Hi eveyone, I have a query regarding the implementation of the learn rate scheduling in the NeuralPDE frmework during training. I want to progressively reduce the learning rate of the ADAM optimizer using a decay factor. How do I implement this in the NeuralPDE framework, as I did not find an effective way to do it, neither is mentioned anywhere in the documentation…Can anyone please help?

Just take the resulting OptimizationProblem and use it in a loop with different Adam calls like you would in any other machine learning example. What did you try?

But everytime I have to remake the problem right? I think this is computationally intensive as the remake function wasn’t working for me…It was taking a lot of time to remake the problem…I’m using Flux instead of Lux due to the ease of saving the network parameters and continue training from the trained parameters.
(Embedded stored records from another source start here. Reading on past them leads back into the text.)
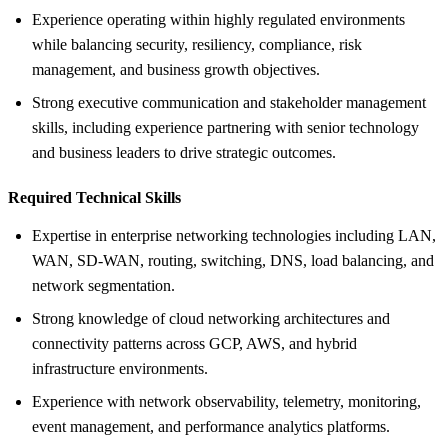
Experience operating within highly regulated environments
while balancing security, resiliency, compliance, risk
management, and business growth objectives.
Strong executive communication and stakeholder management
skills, including experience partnering with senior technology
and business leaders to drive strategic outcomes.
Required Technical Skills
Expertise in enterprise networking technologies including LAN,
WAN, SD-WAN, routing, switching, DNS, load balancing, and
network segmentation.
Strong knowledge of cloud networking architectures and
connectivity patterns across GCP, AWS, and hybrid
infrastructure environments.
Experience with network observability, telemetry, monitoring,
event management, and performance analytics platforms.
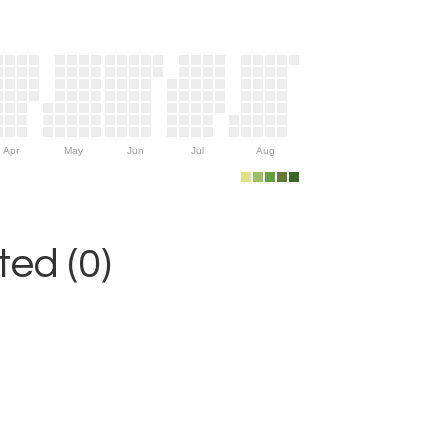
Apr
May
Jun
Jul
Aug
ed (0)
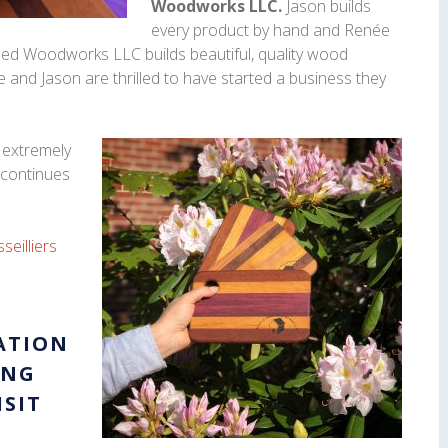
Woodworks LLC.
Jason builds
every product by hand and Renée
ed Woodworks LLC builds beautiful, quality wood
 and Jason are thrilled to have started a business they
 extremely
 continues
seilliers
ATION
ING
ISIT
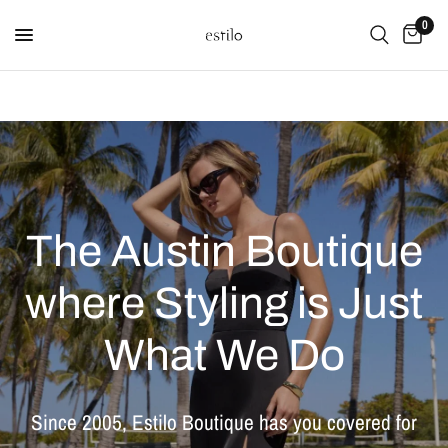
0
The
Austin
Boutique
where
Styling
is
Just
What
We
Do
Since
2005,
Estilo
Boutique
has
you
covered
for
Currently, what I do is, I do multi-stage training say like 500 iterations with one learning rate and the optimization completes and I start the next round with trained parameters and new learning rate…ADAM is fast but in the last round to fine tune the params, when I switch to LBFGS, the optimization becomes dead slow maybe due to the stiffness in the loss landscape or I’m not able to figure out why this is happening for my case…any help is highly appreciable…
Thanks in advance…

remake is pretty quick as it’s just a pointer change. It should be around 10ns. Can you show what you’re doing?

Is it that the remake just works for Lux networks and not the flux? Here is what I’m exactly doing:-

Create the symbolic problem constructed from the pdeSystem and the discretization strategy to be utilized

prob = NeuralPDE.discretize(pdeSystem,discretization)
res = Optimization.solve(prob, opt, callback = callback, maxiters = numIters-1)
prob = remake(prob, u0 = res.u)
res = Optimization.solve(prob, opt, callback = callback, maxiters = numIters-1)

But here, the networks parameters (res.u) is just a flattened vector as I’m using Flux…

That should work fine with Flux as well. Do you have a quick MWE to look at?